## Text excerpt
========================================================================
It may seem like an easy choice to decide who will administer your estate when you are gone. You may be thinking of appointing a relative you trust, or it may be your own lawyer. You know that your final wishes will be left in someone else’s hands, so you want those hands to be capable and willing. Regardless of whether you have a designated executor, understand that this is work, and it can leave the executor legally liable for negligence if they mishandle your affairs. If you haven’t chosen an executor yet, consider these three tips for choosing the best one for your estate:
- Someone you trust. This should probably be a no-brainer, but it can’t be stressed enough: your gut instinct can tell you who to trust and who not to trust. Someone who is pushing you to create an estate, to put them in charge, or to allocate assets as they see fit is not the person you want in charge of your estate. Contrast this with a concerned relative who may urge you to create an estate plan. They may refer you to a Oregon probate lawyer, or give you resources to find one on your own.
========================================================================
## Entries supplied
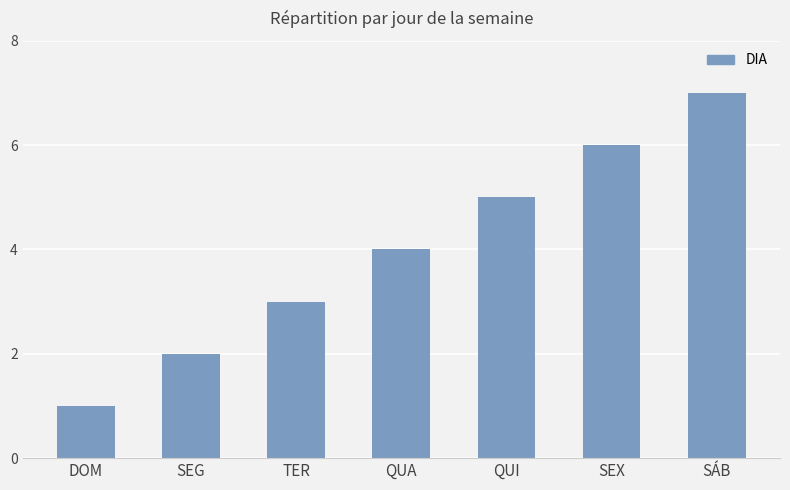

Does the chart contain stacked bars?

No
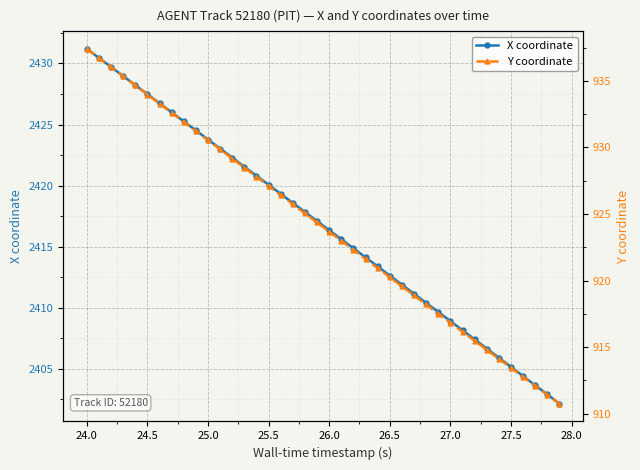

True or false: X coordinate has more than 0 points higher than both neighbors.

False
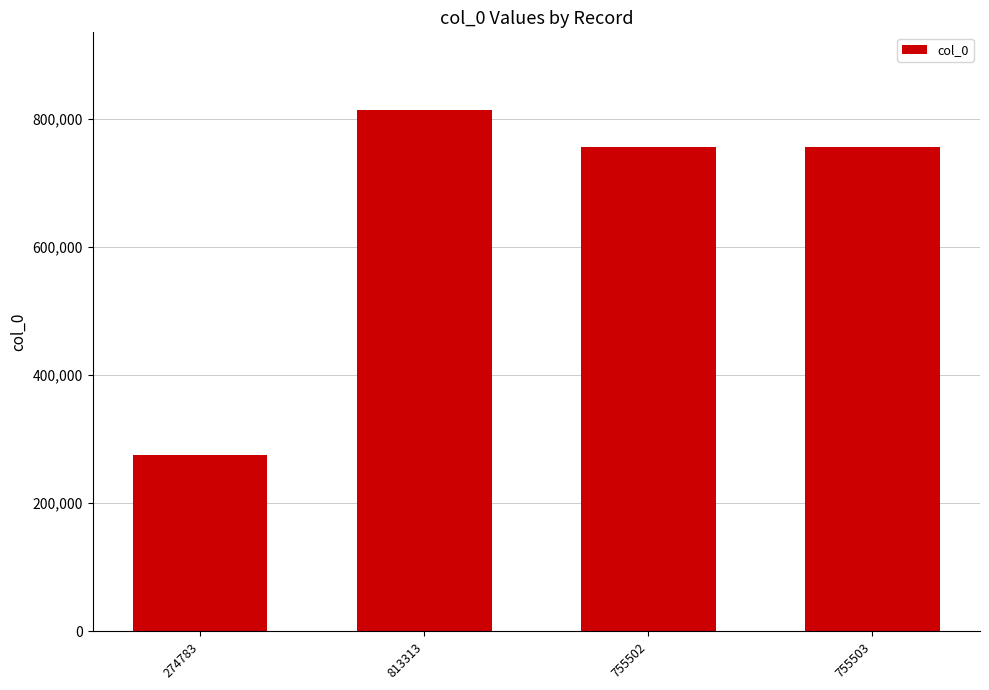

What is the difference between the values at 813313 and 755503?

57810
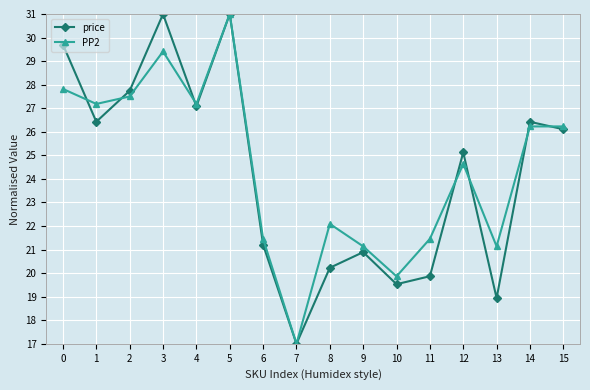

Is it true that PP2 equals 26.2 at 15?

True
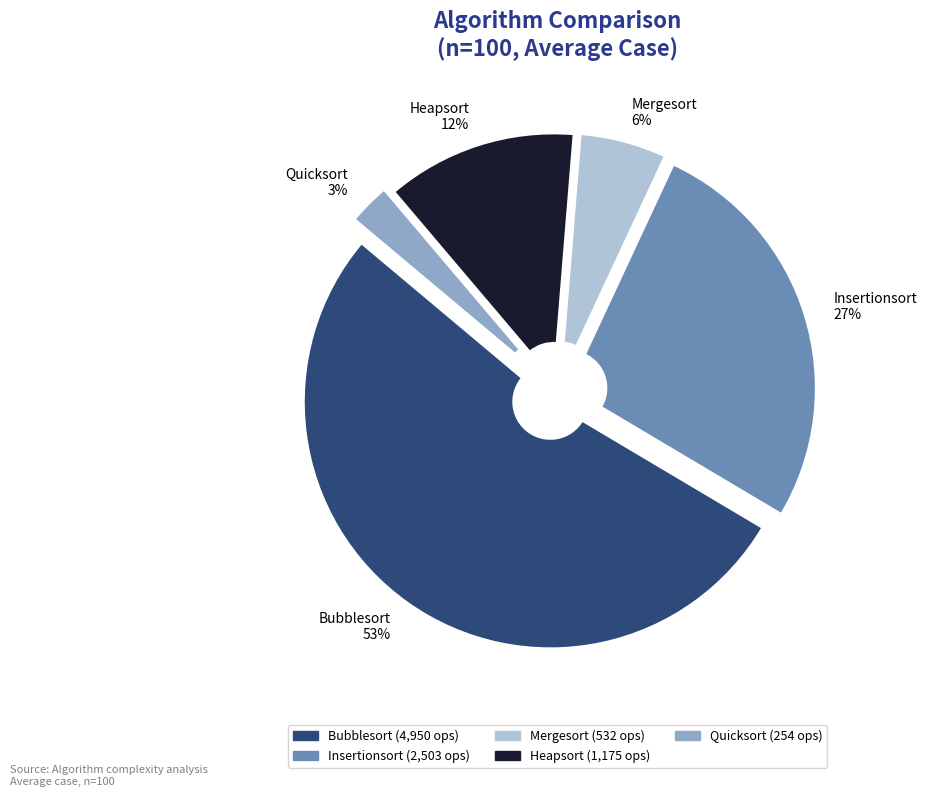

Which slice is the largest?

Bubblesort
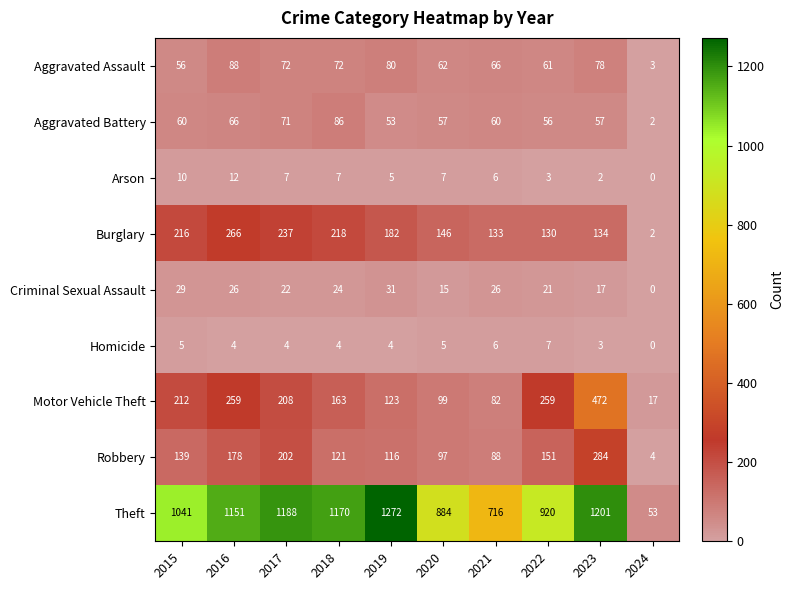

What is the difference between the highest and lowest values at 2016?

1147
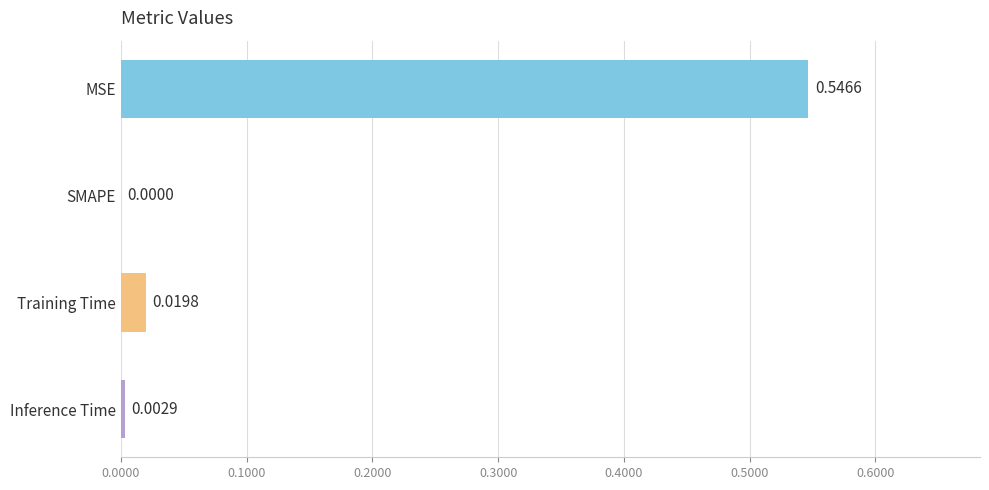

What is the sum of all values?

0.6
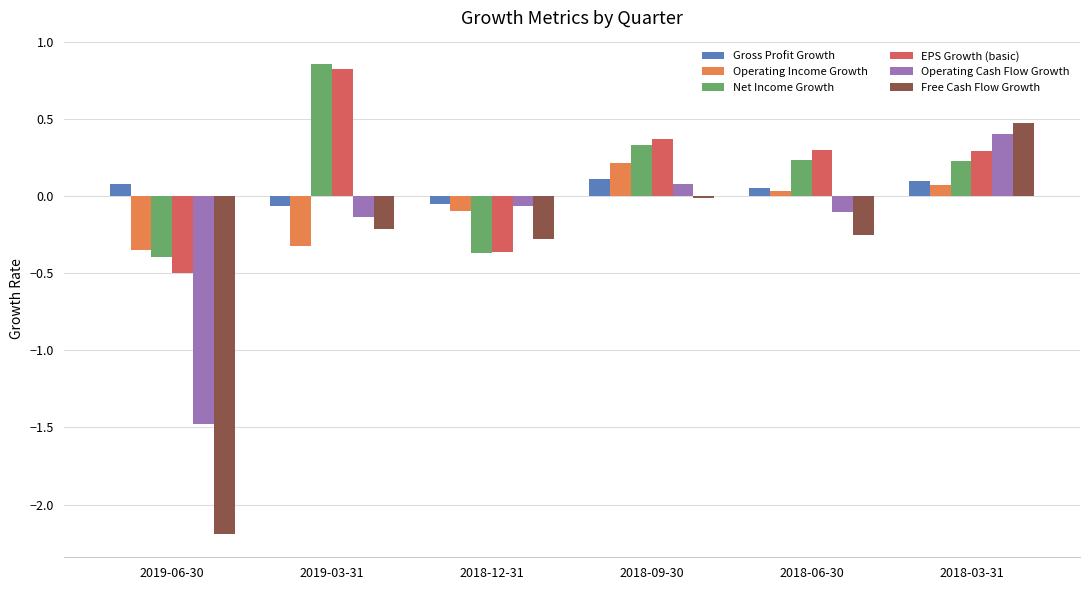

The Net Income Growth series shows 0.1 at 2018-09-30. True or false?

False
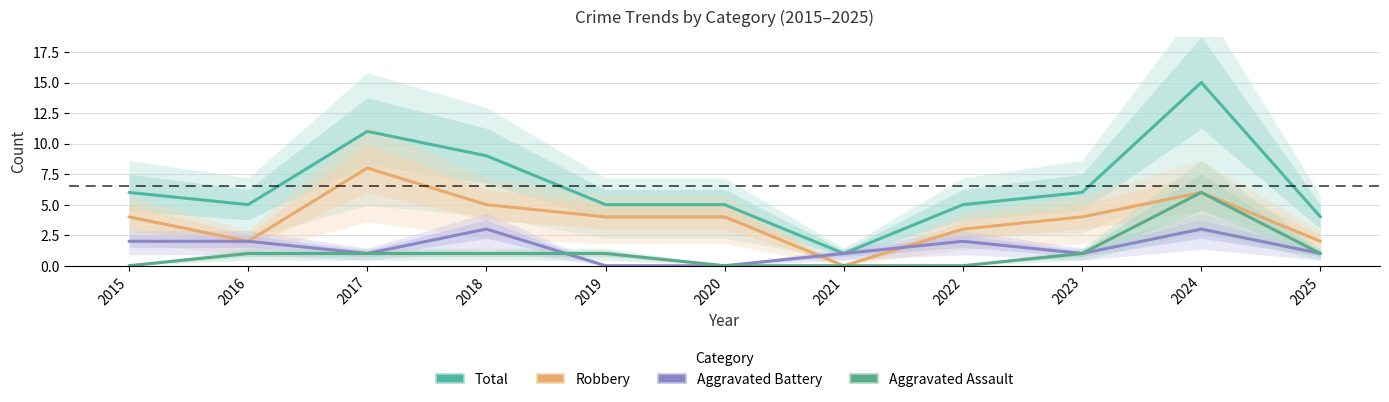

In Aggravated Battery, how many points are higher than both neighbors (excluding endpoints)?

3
========================================================================
## Assigned task
In the text about choosing an executor, what risk does an executor face for mishandling the estate owner's affairs?

## Solution
The executor can be held legally liable for negligence.